2.) Nümismatiğin Çalışma Metodolojisi

Nümismatik genel olarak kağıt ve madeni paralarla ilgilense de biz bu makalede nümismatiğin daha çok madeni para yönü üzerinde duracağız. Sonuçta para ilk çıktığı zaman madeni para formundaydı ve kağıt paraların ortaya çıkması için 1800’lü yıllara kadar zaman geçmesi gerekiyordu. Benim fikrimce nümismatiğin madeni para yönü çok daha ağırlıklı ve çok daha önemlidir.

Peki nümismatik paraları nasıl inceler? Birazda bu konu üzerinde duralım.

Nümismatik her türlü madeni para ve jetonla ilgilenebilmektedir. Nümismatik bilimi; madeni paralar,hatıra paralar,jetonlar,askeri madeni paralar,madalyalar,madalyonlar vb. gibi tüm madeni nitelikteki parçalarla ilgilenebilir.
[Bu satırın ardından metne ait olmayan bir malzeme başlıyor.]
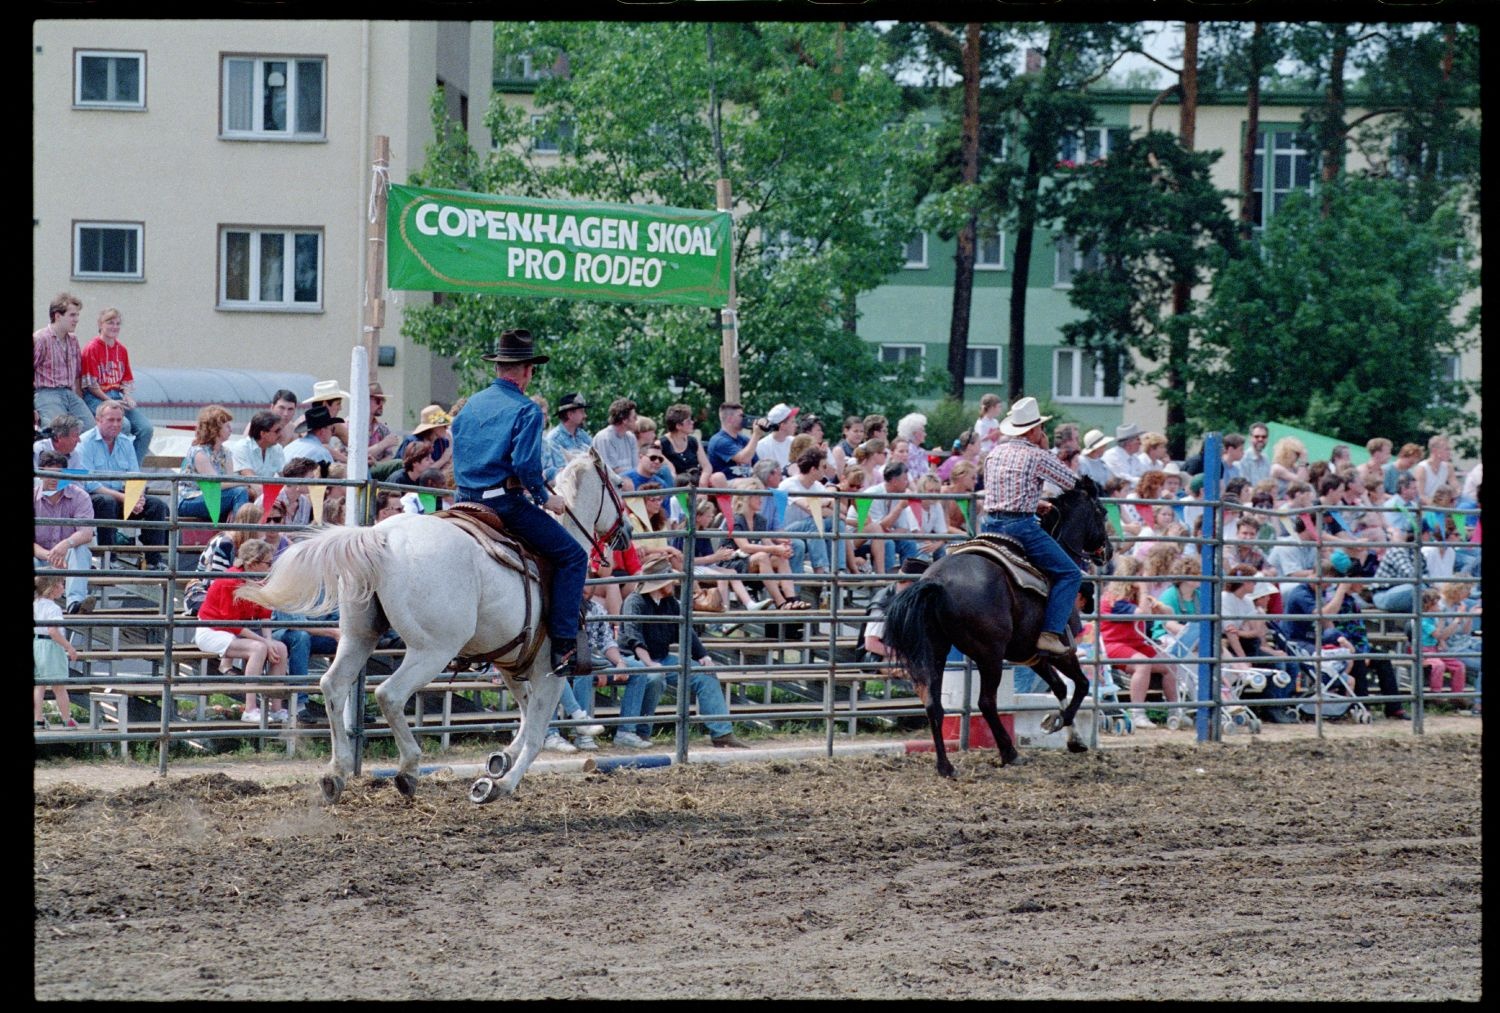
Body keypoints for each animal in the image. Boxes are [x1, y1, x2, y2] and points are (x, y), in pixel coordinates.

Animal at [240, 453, 627, 810]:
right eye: (620, 485)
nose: (626, 534)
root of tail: (380, 535)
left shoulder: (510, 663)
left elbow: (526, 709)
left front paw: (501, 759)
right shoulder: (550, 670)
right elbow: (535, 733)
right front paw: (498, 784)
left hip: (358, 637)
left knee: (334, 686)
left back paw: (336, 774)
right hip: (431, 651)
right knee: (389, 694)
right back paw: (408, 769)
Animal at [876, 480, 1116, 780]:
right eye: (1102, 512)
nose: (1108, 551)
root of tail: (938, 581)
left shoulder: (1032, 655)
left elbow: (1060, 687)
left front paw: (1074, 739)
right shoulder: (1061, 651)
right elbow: (1081, 685)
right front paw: (1058, 723)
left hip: (935, 651)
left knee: (934, 705)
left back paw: (946, 766)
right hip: (989, 655)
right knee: (986, 702)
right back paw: (1009, 753)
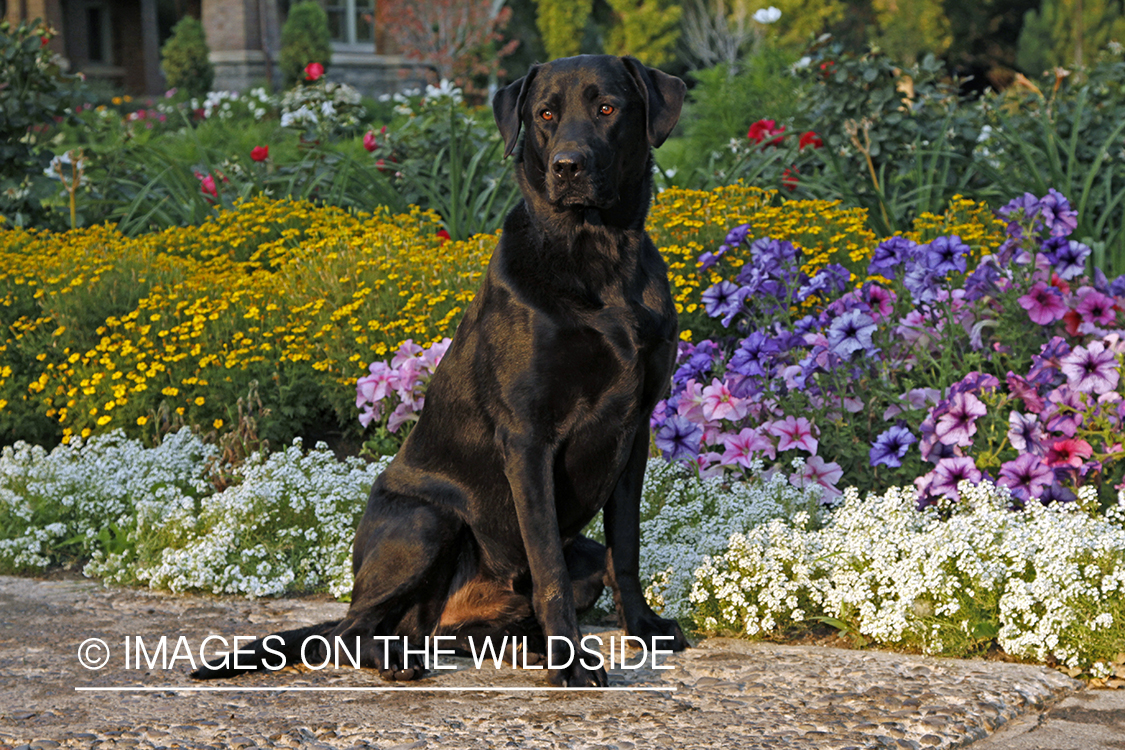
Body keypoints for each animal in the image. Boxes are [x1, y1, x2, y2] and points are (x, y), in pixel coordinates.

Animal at [192, 55, 684, 688]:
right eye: (545, 114)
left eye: (607, 108)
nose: (567, 166)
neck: (595, 256)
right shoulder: (528, 438)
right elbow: (548, 564)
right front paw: (571, 663)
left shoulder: (633, 431)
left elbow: (626, 547)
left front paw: (642, 629)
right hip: (428, 522)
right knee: (355, 630)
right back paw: (403, 659)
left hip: (568, 560)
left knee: (460, 626)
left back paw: (513, 646)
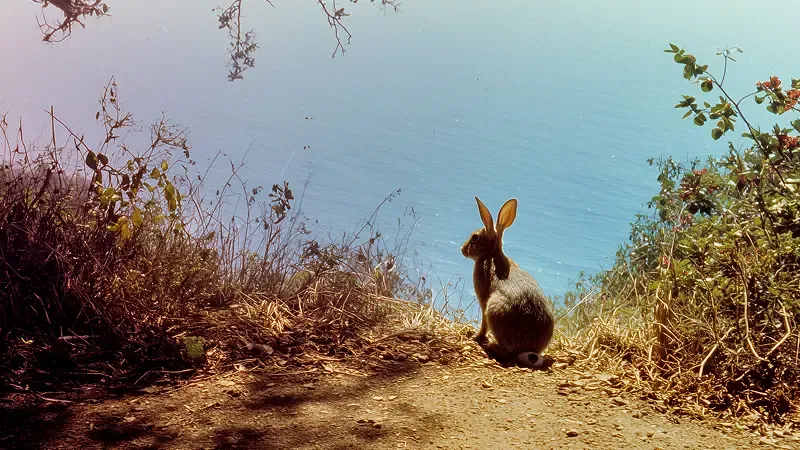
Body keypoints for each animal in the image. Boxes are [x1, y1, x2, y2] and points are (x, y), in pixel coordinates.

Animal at [461, 197, 554, 368]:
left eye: (475, 238)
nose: (462, 249)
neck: (491, 254)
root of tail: (528, 349)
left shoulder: (483, 300)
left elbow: (484, 324)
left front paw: (476, 337)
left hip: (494, 308)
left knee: (507, 352)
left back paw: (491, 345)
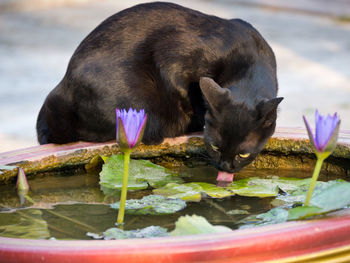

Hatıra para nedir dediğinizi duyar gibiyim. Hatıra paralar darphane tarafından özel günler için çeşitli madenlerden imal edilmiş ve belirli miktarlarda üretilmiş olan madeni parçalardır. Çoğu dünya ülkesinin darphaneleri belirli günler,olaylar,kişiler veya herhangi bir tema için hatıra paralar üretmektedir. Bizim ülkemizin darphanesi de belirli temalar için hatıra paralar üretmektedir.

Nümismatik bilimi madeni paraları incelerken madeni paraların fiziksel özellikleri,görsel özellikleri,nadirliği,maden değeri ve ayarı(saflığı),kondüsyonu vb. gibi özellikleri ile ilgilenmektedir.Çoğu zaman şöyle bir görüş söz konusu olmaktadır “Para ne kadar eski ise o kadar değerlidir.”. Halbuki bu görüş yanlıştır. Paranın değerli olması için gereken tek şey nadirliğidir. Bir para ne kadar nadirse o kadar da değerlidir. Yani 1000 yıl önceden kalma bir madeni para da değersiz olabilir eğer nadir değilse. Ama gel gelelim 5 yıllık bir madeni parça eğer sadece 2.000 tane gibi bir basım sayısına sahipse işte bu parça nadirdir ve oldukça değerlidir. Burada madeni paranın değerini belirleyen şey elbetteki nadirliği olmaktadır. Madeni paranın nümismatik değerini ortaya koyan iki önemli skala nadirliği ve kondüsyonu olmaktadır.